Task to carry out :: The required lines are those that contain "Captured"; pull them out of the data and copy them.

Data excerpts ::
____________________

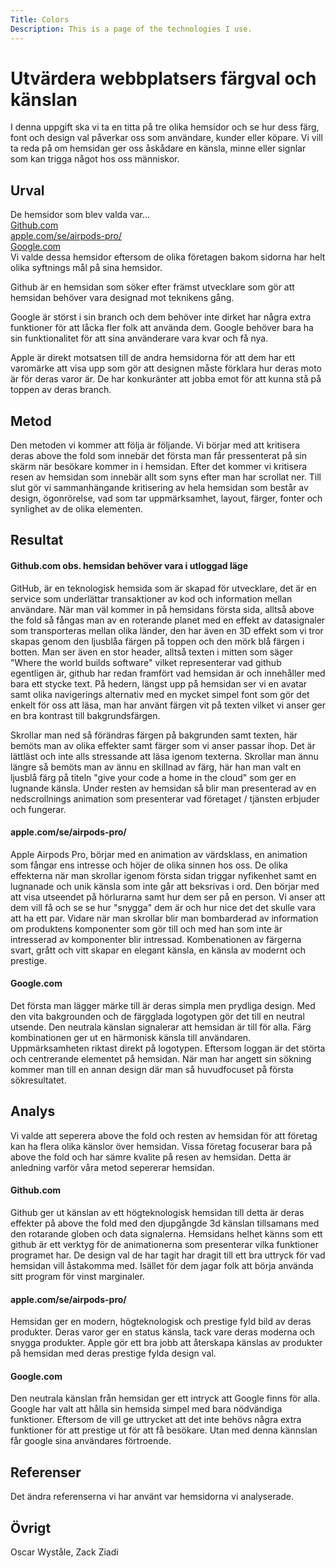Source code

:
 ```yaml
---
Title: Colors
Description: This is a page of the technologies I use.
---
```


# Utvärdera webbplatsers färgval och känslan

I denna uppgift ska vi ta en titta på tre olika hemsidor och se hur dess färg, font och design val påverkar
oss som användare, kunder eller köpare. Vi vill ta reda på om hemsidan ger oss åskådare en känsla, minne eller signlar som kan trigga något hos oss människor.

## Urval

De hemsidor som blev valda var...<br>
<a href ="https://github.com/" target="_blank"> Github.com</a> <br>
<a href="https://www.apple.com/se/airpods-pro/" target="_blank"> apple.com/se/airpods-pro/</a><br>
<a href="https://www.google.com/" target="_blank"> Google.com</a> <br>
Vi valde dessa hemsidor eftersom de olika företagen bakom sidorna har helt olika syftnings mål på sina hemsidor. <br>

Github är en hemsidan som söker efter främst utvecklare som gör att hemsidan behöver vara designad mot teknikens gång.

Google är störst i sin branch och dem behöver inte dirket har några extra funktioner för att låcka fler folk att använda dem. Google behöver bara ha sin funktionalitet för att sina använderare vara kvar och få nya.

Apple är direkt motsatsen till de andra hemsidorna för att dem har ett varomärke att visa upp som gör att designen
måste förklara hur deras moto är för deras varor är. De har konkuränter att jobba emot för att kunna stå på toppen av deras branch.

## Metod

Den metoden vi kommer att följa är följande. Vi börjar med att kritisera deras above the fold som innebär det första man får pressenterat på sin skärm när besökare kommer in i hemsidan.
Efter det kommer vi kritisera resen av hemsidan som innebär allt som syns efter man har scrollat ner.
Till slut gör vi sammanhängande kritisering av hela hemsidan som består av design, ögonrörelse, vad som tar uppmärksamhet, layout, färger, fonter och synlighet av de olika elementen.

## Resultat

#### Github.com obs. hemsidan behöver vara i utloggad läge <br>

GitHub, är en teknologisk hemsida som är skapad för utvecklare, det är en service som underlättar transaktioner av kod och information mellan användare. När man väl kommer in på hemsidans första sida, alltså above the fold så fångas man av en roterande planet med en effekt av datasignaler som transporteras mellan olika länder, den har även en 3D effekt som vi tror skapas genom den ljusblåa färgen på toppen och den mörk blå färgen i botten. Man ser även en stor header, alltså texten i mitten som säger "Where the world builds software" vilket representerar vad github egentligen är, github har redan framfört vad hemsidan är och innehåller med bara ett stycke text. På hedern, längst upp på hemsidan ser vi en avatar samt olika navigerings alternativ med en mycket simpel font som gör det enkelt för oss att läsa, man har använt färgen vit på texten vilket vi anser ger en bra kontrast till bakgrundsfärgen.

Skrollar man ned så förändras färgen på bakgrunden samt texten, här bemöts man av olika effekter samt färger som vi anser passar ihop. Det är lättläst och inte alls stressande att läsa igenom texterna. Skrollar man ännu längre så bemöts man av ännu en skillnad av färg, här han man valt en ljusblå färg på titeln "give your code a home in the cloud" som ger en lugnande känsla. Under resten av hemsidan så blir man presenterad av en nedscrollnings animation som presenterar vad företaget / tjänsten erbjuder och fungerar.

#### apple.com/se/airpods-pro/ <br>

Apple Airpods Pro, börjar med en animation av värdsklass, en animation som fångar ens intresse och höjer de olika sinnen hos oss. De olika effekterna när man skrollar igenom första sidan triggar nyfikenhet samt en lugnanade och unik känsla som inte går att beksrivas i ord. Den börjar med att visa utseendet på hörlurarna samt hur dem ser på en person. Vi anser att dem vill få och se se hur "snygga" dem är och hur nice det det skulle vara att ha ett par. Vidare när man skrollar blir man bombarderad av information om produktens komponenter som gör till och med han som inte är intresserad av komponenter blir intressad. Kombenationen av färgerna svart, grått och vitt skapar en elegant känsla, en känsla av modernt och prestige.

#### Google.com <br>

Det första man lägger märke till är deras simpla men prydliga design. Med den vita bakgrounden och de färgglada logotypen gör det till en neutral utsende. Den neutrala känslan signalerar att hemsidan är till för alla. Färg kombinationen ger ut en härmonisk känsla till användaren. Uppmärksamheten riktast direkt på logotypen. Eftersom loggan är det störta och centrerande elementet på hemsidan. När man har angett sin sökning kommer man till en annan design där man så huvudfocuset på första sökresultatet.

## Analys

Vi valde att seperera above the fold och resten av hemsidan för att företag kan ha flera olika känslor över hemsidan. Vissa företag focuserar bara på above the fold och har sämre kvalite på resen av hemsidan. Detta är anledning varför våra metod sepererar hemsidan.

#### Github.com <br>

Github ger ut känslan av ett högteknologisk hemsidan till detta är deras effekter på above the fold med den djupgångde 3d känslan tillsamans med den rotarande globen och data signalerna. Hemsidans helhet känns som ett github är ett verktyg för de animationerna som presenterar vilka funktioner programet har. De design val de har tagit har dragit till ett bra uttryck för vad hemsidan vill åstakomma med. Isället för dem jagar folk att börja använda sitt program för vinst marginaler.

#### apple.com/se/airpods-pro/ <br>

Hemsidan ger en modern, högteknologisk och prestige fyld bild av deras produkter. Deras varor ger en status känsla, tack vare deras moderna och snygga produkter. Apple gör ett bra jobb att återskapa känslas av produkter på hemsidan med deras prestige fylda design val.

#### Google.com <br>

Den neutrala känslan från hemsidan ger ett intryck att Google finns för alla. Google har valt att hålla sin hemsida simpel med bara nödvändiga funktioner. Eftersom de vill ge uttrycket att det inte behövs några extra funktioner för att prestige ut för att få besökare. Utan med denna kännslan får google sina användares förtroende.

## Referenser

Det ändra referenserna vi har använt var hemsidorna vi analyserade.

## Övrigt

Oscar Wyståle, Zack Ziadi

____________________

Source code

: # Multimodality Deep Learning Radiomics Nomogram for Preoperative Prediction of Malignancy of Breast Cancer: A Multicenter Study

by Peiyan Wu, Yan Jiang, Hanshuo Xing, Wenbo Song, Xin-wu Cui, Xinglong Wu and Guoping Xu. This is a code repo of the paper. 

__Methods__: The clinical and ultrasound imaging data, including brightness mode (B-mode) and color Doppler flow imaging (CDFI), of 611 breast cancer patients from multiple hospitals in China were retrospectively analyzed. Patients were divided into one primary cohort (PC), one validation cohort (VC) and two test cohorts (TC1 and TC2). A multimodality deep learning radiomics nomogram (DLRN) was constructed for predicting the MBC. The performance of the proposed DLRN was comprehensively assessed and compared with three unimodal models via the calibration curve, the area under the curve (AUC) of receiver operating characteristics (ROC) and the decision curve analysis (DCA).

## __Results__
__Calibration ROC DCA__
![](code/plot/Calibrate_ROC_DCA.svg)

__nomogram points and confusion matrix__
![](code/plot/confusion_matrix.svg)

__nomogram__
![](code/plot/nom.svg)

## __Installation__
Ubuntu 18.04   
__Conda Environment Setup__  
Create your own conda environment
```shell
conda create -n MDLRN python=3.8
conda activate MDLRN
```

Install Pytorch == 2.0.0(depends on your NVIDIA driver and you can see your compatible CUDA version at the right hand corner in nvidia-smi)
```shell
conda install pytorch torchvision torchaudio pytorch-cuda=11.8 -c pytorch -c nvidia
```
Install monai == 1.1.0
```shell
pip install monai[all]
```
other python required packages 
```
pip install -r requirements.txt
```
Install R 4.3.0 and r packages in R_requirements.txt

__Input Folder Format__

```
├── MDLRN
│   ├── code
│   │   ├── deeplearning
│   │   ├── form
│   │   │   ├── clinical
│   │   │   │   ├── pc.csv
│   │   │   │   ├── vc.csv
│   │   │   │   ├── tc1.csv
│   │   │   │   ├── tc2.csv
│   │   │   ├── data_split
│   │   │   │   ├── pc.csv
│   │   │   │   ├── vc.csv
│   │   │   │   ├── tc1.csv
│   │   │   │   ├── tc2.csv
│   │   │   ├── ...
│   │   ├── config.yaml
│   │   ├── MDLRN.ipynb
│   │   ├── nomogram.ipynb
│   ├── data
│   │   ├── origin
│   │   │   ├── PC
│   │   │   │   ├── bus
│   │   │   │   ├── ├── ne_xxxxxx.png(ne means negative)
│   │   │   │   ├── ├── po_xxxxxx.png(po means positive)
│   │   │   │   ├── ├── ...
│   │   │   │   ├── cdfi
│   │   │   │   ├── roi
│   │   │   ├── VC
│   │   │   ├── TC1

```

____________________

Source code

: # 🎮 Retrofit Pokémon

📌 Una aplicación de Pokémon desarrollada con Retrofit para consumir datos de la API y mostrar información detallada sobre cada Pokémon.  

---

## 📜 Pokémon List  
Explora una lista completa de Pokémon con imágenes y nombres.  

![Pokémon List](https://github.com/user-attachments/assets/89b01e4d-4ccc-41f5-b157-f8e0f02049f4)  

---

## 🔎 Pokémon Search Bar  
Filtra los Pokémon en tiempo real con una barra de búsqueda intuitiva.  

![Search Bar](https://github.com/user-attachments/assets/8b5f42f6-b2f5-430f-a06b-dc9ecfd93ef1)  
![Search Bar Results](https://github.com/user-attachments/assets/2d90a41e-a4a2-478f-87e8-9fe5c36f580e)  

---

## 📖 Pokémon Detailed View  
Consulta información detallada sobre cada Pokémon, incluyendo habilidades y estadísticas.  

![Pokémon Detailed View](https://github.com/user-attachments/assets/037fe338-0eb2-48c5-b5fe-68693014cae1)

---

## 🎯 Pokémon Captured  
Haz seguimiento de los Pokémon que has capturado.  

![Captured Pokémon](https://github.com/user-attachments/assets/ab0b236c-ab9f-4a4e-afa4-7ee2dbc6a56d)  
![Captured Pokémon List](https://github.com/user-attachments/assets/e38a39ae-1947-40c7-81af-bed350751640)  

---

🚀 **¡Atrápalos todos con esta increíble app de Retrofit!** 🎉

____________________

Response box ::
## 🎯 Pokémon Captured  
![Captured Pokémon](https://github.com/user-attachments/assets/ab0b236c-ab9f-4a4e-afa4-7ee2dbc6a56d)  
![Captured Pokémon List](https://github.com/user-attachments/assets/e38a39ae-1947-40c7-81af-bed350751640)  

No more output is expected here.